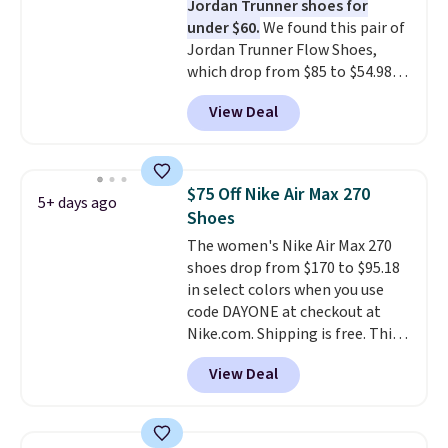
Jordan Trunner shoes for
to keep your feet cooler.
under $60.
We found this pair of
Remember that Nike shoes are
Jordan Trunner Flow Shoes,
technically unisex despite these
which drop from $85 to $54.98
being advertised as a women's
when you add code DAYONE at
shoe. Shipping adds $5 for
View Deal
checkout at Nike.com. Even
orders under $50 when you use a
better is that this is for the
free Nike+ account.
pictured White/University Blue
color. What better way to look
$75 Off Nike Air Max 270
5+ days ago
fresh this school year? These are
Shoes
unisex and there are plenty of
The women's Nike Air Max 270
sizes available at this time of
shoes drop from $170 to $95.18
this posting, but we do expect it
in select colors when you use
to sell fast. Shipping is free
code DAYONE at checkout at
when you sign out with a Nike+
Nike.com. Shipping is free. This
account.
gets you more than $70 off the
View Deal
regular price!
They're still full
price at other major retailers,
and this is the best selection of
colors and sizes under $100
__________
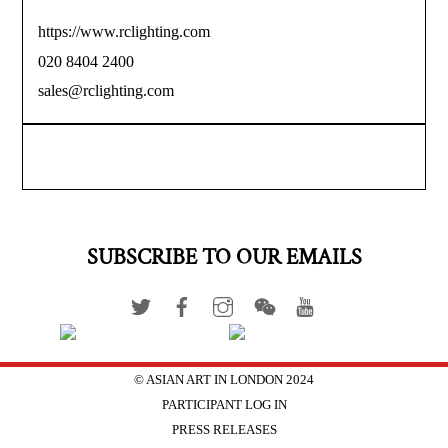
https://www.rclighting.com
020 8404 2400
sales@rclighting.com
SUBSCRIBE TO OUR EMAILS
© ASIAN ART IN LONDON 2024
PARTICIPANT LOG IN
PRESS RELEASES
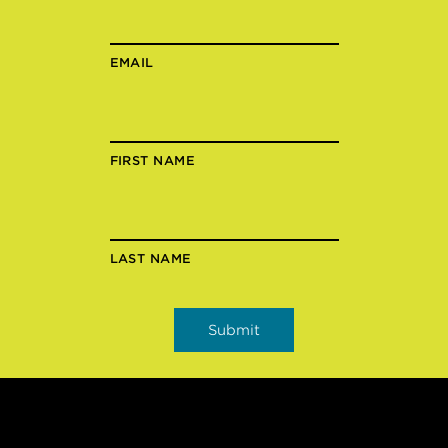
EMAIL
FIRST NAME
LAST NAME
__________
PROMPT: Rewrite the part of the records that opens with the line containing "Jordan Trunner shoes for" and closes with the line containing "The women's Nike Air Max 270", changing "unisex" to "gender-neutral" and leaving everything else as it is.

SOLUTION FOR THIS TASK:
Jordan Trunner shoes for
to keep your feet cooler.
under $60.
We found this pair of
Remember that Nike shoes are
Jordan Trunner Flow Shoes,
technically gender-neutral despite these
which drop from $85 to $54.98
being advertised as a women's
when you add code DAYONE at
shoe. Shipping adds $5 for
View Deal
checkout at Nike.com. Even
orders under $50 when you use a
better is that this is for the
free Nike+ account.
pictured White/University Blue
color. What better way to look
$75 Off Nike Air Max 270
5+ days ago
fresh this school year? These are
Shoes
gender-neutral and there are plenty of
The women's Nike Air Max 270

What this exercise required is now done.